Laut Kurator Daniel Spanke ist der Begriff «entartet» nicht nur politisch belastet: «Er ist diffus, denn selbst in der nationalsozialistischen Partei herrschte Uneinigkeit, was darunter fällt und was nicht.» So erkannten einzelne Nazigrössen wie etwa Feldmarschall Hermann Göring den künstlerischen Wert verfemter Werke und rissen sich diese gleich unter den Nagel.
Die Berner Ausstellung stellt nun Fragen nach der Provenienz von Werken. Sieben der 70 ausgestellten Objekte aus den Beständen des Kunstmuseums stammen aus deutschen Museen. Sie kamen unter anderem im Juni 1939 in einer Auktion der Luzerner Galerie Fischer auf den Markt und gelangten über private Sammler in den Besitz oder als Leihgaben ins Kunstmuseum. Seit 1938 galt im Deutschen Reich ein «Gesetz über Einziehung von Erzeugnissen entarteter Kunst», das nachträglich den Raub von Werken aus deutschen Museen legitimierte. Was im Reich als «entartet» diffamiert wurde, kam in der Schweiz als «modern» auf den Markt.
«Modern» insofern, als dass die Schweizer Kunst damals nicht avantgardistisch war. Nach Dada setzten die Künstler – mit Ausnahmen wie Paul Klee – auf leicht zugängliche Malerei. So gesehen hatte die «entartete» oder eben «moderne» Kunst in der Schweiz einen Hauch des Elitären.

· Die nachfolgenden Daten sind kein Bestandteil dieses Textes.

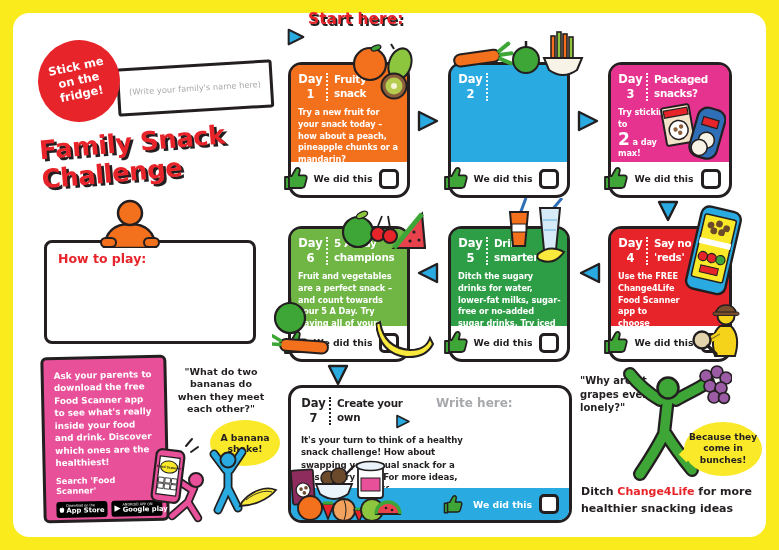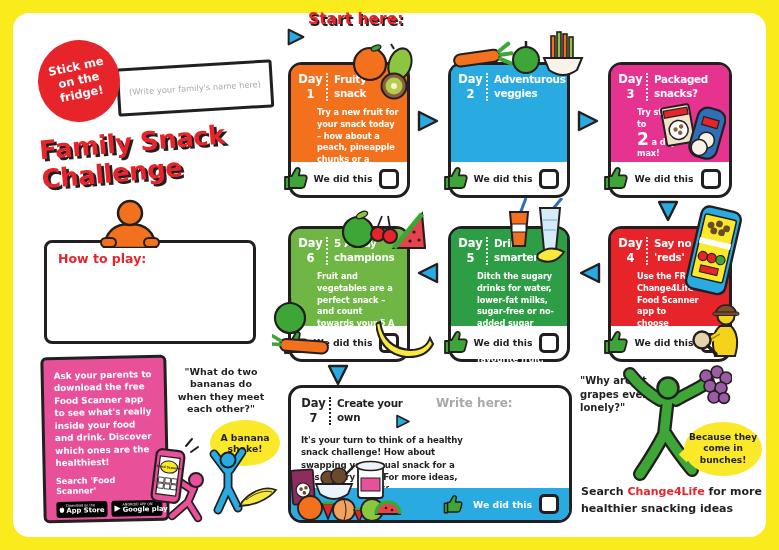--- a/index.html
+++ b/index.html
@@ -32,21 +32,21 @@
   .bubble.tail-bl:after{left:8px;bottom:-2px;}
   .bubble.tail-l:after{left:-3px;bottom:16px;}
   
   .card{position:absolute;box-sizing:border-box;border:3.5px solid #231F20;border-radius:14px;background:#fff;z-index:1;}
   .card-fill{position:absolute;top:0;left:0;right:0;bottom:33px;border-radius:9px 9px 0 0;color:#fff;padding:7px 6px 0 7px;box-sizing:border-box;}
   .card-head{display:flex;}
   .day-col{width:25px;text-align:center;font-size:11.5px;font-weight:bold;line-height:1.3;flex:none;}
   .dots{border-left:2.4px dotted rgba(255,255,255,.92);margin:1px 6px 1px 3px;flex:none;}
   .dots.dark{border-left-color:#231F20;}
   .card-title{flex:1;font-size:10.4px;font-weight:bold;line-height:1.3;letter-spacing:-0.3px;padding-top:1px;}
-  .card-body{font-size:8.2px;font-weight:bold;line-height:1.44;letter-spacing:-0.1px;margin-top:5px;margin-left:19px;}
+  .card-body{font-size:8.2px;font-weight:bold;line-height:1.44;letter-spacing:-0.1px;margin-top:5px;}
   .card-foot{position:absolute;bottom:0;left:0;right:0;height:33px;display:flex;align-items:center;}
   .thumb{position:absolute;left:-9px;bottom:2px;width:30px;height:30px;}
   .wdt{flex:1;text-align:center;font-size:9.3px;font-weight:bold;color:#231F20;padding-left:16px;}
   .checkbox{width:20px;height:20px;box-sizing:border-box;border:3px solid #231F20;border-radius:5px;background:#fff;margin-right:8px;flex:none;}
   .arr{z-index:2;}
   .starthere{left:308px;top:10px;font-size:15.5px;font-weight:bold;color:#E8242B;text-shadow:1.6px 1.6px 0 #231F20;z-index:2;}
   .writehere{color:#A7A9AC;font-weight:bold;font-size:12px;}
   .footer7{position:absolute;bottom:0;left:0;right:0;height:32px;border-radius:0 0 10px 10px;display:flex;align-items:center;justify-content:flex-end;gap:7px;padding-right:10px;}
   .footer7 .wdt7{color:#fff;font-size:9.3px;font-weight:bold;}
   .footertxt{left:581px;top:484px;width:188px;font-size:11px;font-weight:bold;line-height:1.5;z-index:2;}
@@ -206,21 +206,20 @@
   </svg>
 
 <div class="card" style="left:448px;top:62px;width:122px;height:136px">
   <div class="card-fill" style="background-color: rgb(41, 171, 226);">
     <div class="card-head">
       <div class="day-col">
           <div>Day</div>
           <div>2</div>
         </div>
       <div class="dots"></div>
-      <div class="card-title">Adventurous veggies</div>
     </div>
   </div>
   <div class="card-foot">
     <svg class="thumb" viewBox="0 0 30 30">
         <g stroke="#231F20" stroke-width="1.8" stroke-linejoin="round">
           <path fill="#3EA636" d="M3 14h4v12H3z"></path>
           <path fill="#3EA636" d="M7 25h12.5c2 0 3-1 3.4-2.6l1.8-7c.4-1.6-.6-3-2.3-3h-5.6l1-4.8c.3-1.4-.7-2.8-2.1-2.8-1 0-1.8.5-2.2 1.4L9.7 13H7z"></path>
         </g>
       </svg>
     <div class="wdt">We did this</div>
@@ -545,14 +544,14 @@
       <circle cx="112" cy="33" r="6"></circle>
       <circle cx="122" cy="34" r="5.4"></circle>
   </g>
 </svg>
 
 <div class="abs bubble tail-l" style="left:684px;top:422px;width:78px;height:54px;font-size:9px;line-height:1.25;padding:2px;box-sizing:border-box;">
   <span>Because they come in bunches!</span>
 </div>
 
 <div class="abs footertxt">
-  <span>Search </span><span class="brand-red">Change4Life</span><span> for more healthier snacking ideas</span>
+  <span>Ditch </span><span class="brand-red">Change4Life</span><span> for more healthier snacking ideas</span>
 </div>
 
 </body></html>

Mit dieser Ausstellung stellt sich das Kunstmuseum Bern einer Diskussion, die ohnehin latent ansteht. Denn wie erinnerlich vermachte der vor zwei Jahren verstorbene Kunstsammler Cornelius Gurlitt seine grossartige Sammlung den Bernern. Diese Werke stehen allerdings im Fokus einer kritischen Fachwelt, weil der Vater des Sammlers, Hildebrand Gurlitt, im Dienst der Nazis erwiesenermassen die Museen besetzter Länder plünderte. Ein Teil dieser Werke soll nun nach Bern kommen, was angesichts juristischer Unwägbarkeiten noch keineswegs sicher ist.